All of lore.kernel.org
 help / color / mirror / Atom feed
From: Michal Hocko <mhocko@suse.com>
To: "T.J. Mercier" <tjmercier@google.com>
Cc: "Tejun Heo" <tj@kernel.org>, "Zefan Li" <lizefan.x@bytedance.com>,
	"Johannes Weiner" <hannes@cmpxchg.org>,
	"Jonathan Corbet" <corbet@lwn.net>,
	"Sumit Semwal" <sumit.semwal@linaro.org>,
	"Christian König" <christian.koenig@amd.com>,
	"Roman Gushchin" <roman.gushchin@linux.dev>,
	"Shakeel Butt" <shakeelb@google.com>,
	"Muchun Song" <muchun.song@linux.dev>,
	"Andrew Morton" <akpm@linux-foundation.org>,
	daniel.vetter@ffwll.ch, android-mm@google.com,
	jstultz@google.com, jeffv@google.com, cmllamas@google.com,
	linux-security-module@vger.kernel.org, selinux@vger.kernel.org,
	cgroups@vger.kernel.org, linux-doc@vger.kernel.org,
	linux-kernel@vger.kernel.org, linux-media@vger.kernel.org,
	dri-devel@lists.freedesktop.org, linaro-mm-sig@lists.linaro.org,
	linux-mm@kvack.org
Subject: Re: [PATCH v2 1/4] memcg: Track exported dma-buffers
Date: Wed, 25 Jan 2023 13:05:49 +0100	[thread overview]
Message-ID: <Y9EbHW84ydBzpTTO@dhcp22.suse.cz> (raw)
In-Reply-To: <CABdmKX1c_8LdJJboENnZhwGjrszDWOOVt-Do93-sJW46mZMD6A@mail.gmail.com>

On Tue 24-01-23 10:55:21, T.J. Mercier wrote:
> On Tue, Jan 24, 2023 at 7:00 AM Michal Hocko <mhocko@suse.com> wrote:
> >
> > On Mon 23-01-23 19:17:23, T.J. Mercier wrote:
> > > When a buffer is exported to userspace, use memcg to attribute the
> > > buffer to the allocating cgroup until all buffer references are
> > > released.
> >
> > Is there any reason why this memory cannot be charged during the
> > allocation (__GFP_ACCOUNT used)?
> 
> My main motivation was to keep code changes away from exporters and
> implement the accounting in one common spot for all of them. This is a
> bit of a carryover from a previous approach [1] where there was some
> objection to pushing off this work onto exporters and forcing them to
> adapt, but __GFP_ACCOUNT does seem like a smaller burden than before
> at least initially. However in order to support charge transfer
> between cgroups with __GFP_ACCOUNT we'd need to be able to get at the
> pages backing dmabuf objects, and the exporters are the ones with that
> access. Meaning I think we'd have to add some additional dma_buf_ops
> to achieve that, which was the objection from [1].
> 
> [1] https://lore.kernel.org/lkml/5cc27a05-8131-ce9b-dea1-5c75e994216d@amd.com/
> 
> >
> > Also you do charge and account the memory but underlying pages do not
> > know about their memcg (this is normally done with commit_charge for
> > user mapped pages). This would become a problem if the memory is
> > migrated for example.
> 
> Hmm, what problem do you see in this situation? If the backing pages
> are to be migrated that requires the cooperation of the exporter,
> which currently has no influence on how the cgroup charging is done
> and that seems fine. (Unless you mean migrating the charge across
> cgroups? In which case that's the next patch.)

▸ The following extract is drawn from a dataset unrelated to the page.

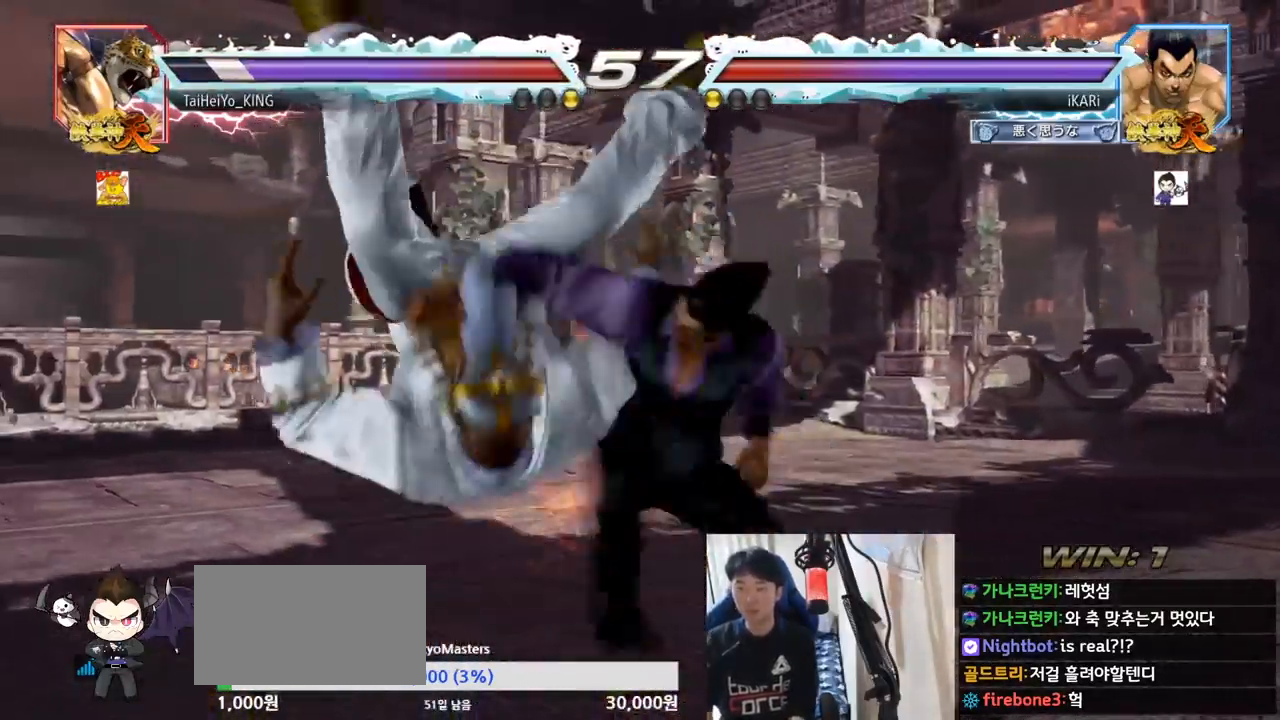
{"buttons": [], "left_stick": "center", "events": [[50, "TRIANGLE", "down"], [100, "TRIANGLE", "up"], [417, "left_stick", "up"], [501, "left_stick", "center"]]}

My main concern was that page migration could lose the external tracking
without some additional steps on the dmabuf front.

> > This also means that you have to maintain memcg
> > reference outside of the memcg proper which is not really nice either.
> > This mimicks tcp kmem limit implementation which I really have to say I
> > am not a great fan of and this pattern shouldn't be coppied.
> >
> Ah, what can I say. This way looked simple to me. I think otherwise
> we're back to making all exporters do more stuff for the accounting.
> 
> > Also you are not really saying anything about the oom behavior. With
> > this implementation the kernel will try to reclaim the memory and even
> > trigger the memcg oom killer if the request size is <= 8 pages. Is this
> > a desirable behavior?
> 
> It will try to reclaim some memory, but not the dmabuf pages right?
> Not *yet* anyway. This behavior sounds expected to me.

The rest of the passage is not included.